Everything in the listing should be set down exactly, apart from the pictures.

———

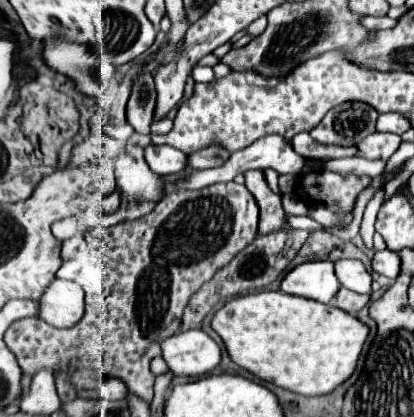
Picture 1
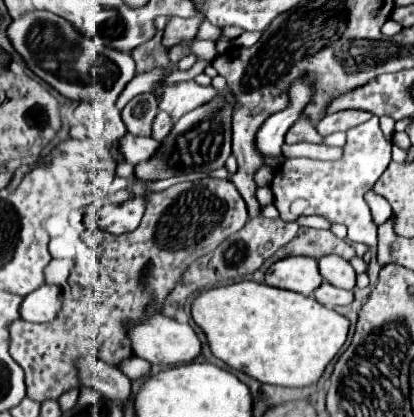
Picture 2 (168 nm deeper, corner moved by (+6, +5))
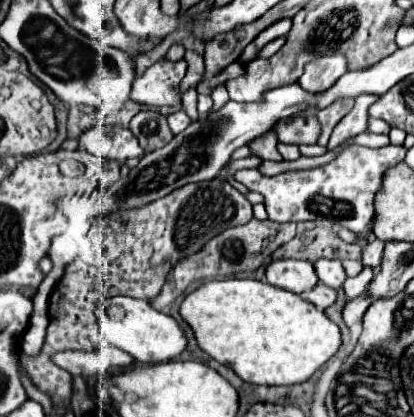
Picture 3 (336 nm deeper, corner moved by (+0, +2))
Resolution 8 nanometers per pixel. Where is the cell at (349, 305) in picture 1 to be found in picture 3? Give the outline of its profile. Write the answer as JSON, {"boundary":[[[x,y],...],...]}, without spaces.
{"boundary":[[[317,283],[311,291],[305,291],[301,297],[303,297],[305,301],[313,303],[317,309],[325,309],[325,307],[329,307],[329,305],[335,301],[337,293],[335,293],[335,289],[327,287],[327,285],[323,285],[323,283]]]}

———

● **THE ANSWER**
Picture 1
Picture 2 (168 nm deeper, corner moved by (+6, +5))
Picture 3 (336 nm deeper, corner moved by (+0, +2))
Resolution 8 nanometers per pixel. Where is the cell at (349, 305) in picture 1 to be found in picture 3? Give the outline of its profile. Write the answer as JSON, {"boundary":[[[x,y],...],...]}, without spaces.
{"boundary":[[[317,283],[311,291],[305,291],[301,297],[303,297],[305,301],[313,303],[317,309],[325,309],[325,307],[329,307],[329,305],[335,301],[337,293],[335,293],[335,289],[327,287],[327,285],[323,285],[323,283]]]}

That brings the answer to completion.